Late payments increasing insolvencies
There was a 29% national jump in businesses defaulting on payments last year, and every indication insolvencies will increase this year.
For the first time in three years the default rate across the whole economy has fluctuated above 17%.
Data from the Australian Securities and Investments Commission (ASIC), Australian Financial Security Authority (AFSA), courts and debt collectors shows hardest hit sectors were health care, up 79%, transport companies 64%, and real estate services 61%.
According to Credit Watch chief executive Patrick Coghlan the first red flag on the path most businesses follow towards administration and court actions is the registration of payment defaults. ”We find that half of companies that default on payments end up in some form of administration within 18 months.”
Last year there was a 57% increase in court actions against small business defaulters in SA, the highest of all States.
The scourge of late payments
The trigger for these troubled businesses was, in many cases, late payments to them by their own customers.
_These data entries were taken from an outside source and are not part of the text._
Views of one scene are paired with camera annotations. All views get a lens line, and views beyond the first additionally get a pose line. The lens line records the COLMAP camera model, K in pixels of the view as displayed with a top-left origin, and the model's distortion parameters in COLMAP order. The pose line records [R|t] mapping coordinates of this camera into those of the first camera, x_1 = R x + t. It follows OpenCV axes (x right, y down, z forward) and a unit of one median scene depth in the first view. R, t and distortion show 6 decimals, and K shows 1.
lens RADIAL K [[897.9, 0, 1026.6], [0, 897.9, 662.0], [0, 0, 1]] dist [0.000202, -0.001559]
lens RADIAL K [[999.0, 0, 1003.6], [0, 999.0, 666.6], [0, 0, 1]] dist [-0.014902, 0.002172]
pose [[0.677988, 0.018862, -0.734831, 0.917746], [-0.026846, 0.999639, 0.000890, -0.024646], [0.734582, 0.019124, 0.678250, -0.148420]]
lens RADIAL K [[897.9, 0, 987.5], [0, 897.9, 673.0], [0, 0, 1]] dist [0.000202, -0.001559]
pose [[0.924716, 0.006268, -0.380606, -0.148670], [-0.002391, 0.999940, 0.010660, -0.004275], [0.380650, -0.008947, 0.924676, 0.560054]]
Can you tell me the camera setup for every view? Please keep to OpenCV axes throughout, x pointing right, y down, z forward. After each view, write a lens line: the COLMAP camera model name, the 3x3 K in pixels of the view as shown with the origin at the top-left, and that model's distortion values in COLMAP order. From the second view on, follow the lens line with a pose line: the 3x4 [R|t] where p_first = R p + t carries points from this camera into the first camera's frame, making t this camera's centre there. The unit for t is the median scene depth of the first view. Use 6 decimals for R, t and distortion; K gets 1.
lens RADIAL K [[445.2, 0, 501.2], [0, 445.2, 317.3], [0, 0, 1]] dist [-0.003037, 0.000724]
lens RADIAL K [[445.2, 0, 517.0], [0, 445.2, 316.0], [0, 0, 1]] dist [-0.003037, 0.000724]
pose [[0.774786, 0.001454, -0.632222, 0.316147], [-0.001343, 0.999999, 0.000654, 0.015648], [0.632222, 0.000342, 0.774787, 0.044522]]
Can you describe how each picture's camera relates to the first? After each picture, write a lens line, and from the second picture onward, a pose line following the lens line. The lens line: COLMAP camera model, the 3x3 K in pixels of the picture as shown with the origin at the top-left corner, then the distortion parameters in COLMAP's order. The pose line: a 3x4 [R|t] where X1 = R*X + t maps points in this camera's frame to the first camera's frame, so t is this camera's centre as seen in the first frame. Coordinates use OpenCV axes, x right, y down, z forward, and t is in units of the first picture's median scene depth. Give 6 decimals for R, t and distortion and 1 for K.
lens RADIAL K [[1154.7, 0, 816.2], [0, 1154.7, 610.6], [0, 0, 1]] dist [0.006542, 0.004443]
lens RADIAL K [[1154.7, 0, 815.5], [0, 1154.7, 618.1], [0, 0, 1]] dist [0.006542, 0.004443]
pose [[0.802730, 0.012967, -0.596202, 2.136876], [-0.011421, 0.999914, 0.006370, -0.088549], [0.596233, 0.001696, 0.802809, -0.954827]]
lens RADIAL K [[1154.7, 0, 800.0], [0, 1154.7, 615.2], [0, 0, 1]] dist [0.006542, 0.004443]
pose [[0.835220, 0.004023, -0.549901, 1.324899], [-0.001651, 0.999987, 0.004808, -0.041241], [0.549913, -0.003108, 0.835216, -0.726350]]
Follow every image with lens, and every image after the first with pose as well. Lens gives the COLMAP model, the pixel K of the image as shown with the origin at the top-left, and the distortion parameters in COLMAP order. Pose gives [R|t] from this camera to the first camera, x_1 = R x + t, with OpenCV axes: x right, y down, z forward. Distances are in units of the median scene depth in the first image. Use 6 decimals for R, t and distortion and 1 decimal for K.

It’s estimated 46% of businesses fail in their first five years because of cash flow problems caused by late payments to them.
Macks Advisory is aware of a recent survey of 150,000 SMEs that shows they’re losing $7bn annually as the result of larger businesses not paying bills totalling $115bn on time.
A further hazard for SMEs is banks’ increasing tendency to call in loans at short notice.
In recent weeks billionaire global financier Lex Greensill has championed SMEs by threatening to dump clients who use a variety of techniques, such as supplier payday lending schemes, to extend payment terms.
He says the London-based Greensill group will henceforth refuse to do business with any company that pushes out payment terms beyond 30 days. “We will not let our supply chain finance clients push out payment terms to SME suppliers beyond that time. If they want to do that we won’t do business with them.”
The Australian connection
It’ll be interesting to see how Greensill client CIMIC, Australia’s largest construction company, reacts to this, given that last year it extended payment terms from 45 days to 65, raising the ire of cross bench Senator Rex Patrick.
Senator Patrick accused CIMIC of breaching its social licence and treating its small business suppliers, subcontractors and mum-and-dad families as a bank.
Sensing the likely affect on its business by a mounting community rage against the catastrophic effect of late payments on SMEs, Telstra has cut payment terms from 62 days to 20 after ditching its supply chain financing scheme.
Similarly RIO Tinto scrapped its so-called “dynamic discounting” scheme and also cut payment terms to 20 days.
The Federal Government is expected to introduce later this year legislation to enact the 20-day payment policy it first flagged in 2018.
It is Macks Advisory’s belief that such is the scourge of late payments on the Australian economy that anything that can be done to put an end to it, should be done without delay.
Key insolvency indicators
Meanwhile irrespective of this or any other issue that might be a threat to their business, directors should always be on the alert to ensure their company doesn’t trade while it is insolvent. Directors must be able to reasonably believe their company has funds available – from increasing net revenue, asset sales or capital raising -- to be able to cover all debts in appropriate time frames.
Is there a lack of working capital, are current asset values being overstated, are debtors being factored or has it been necessary to raise a book debt loan to raise cash, are trading loses being funded by injections of capital or non-payment of creditors, or are creditors putting unpaid bills in the hands of collecting agents threatening legal action or making statutory demands for payment?
Are GST or other tax payments overdue, have any directors received a DPN from the ATO, has the company a debt repayment plan with the ATO or any other creditor?
Are suppliers insisting on COD payments or have they already suspended supply? Has the company suddenly and precipitously changed suppliers and/or opened a new bank account? Are insurance payments unpaid; is insurance obviously inadequate or worse, non-existent?
Are the company’s records inadequate or poorly maintained, accountants’ fees in arrears, rent unpaid, finance contracts ignored, bank overdrafts exceeded and cheques being post-dated or dishonoured?
If the answer to any of the above questions is yes it’s an indication of possible insolvent trading – which can be a criminal offence and a director held personally liable for company debt.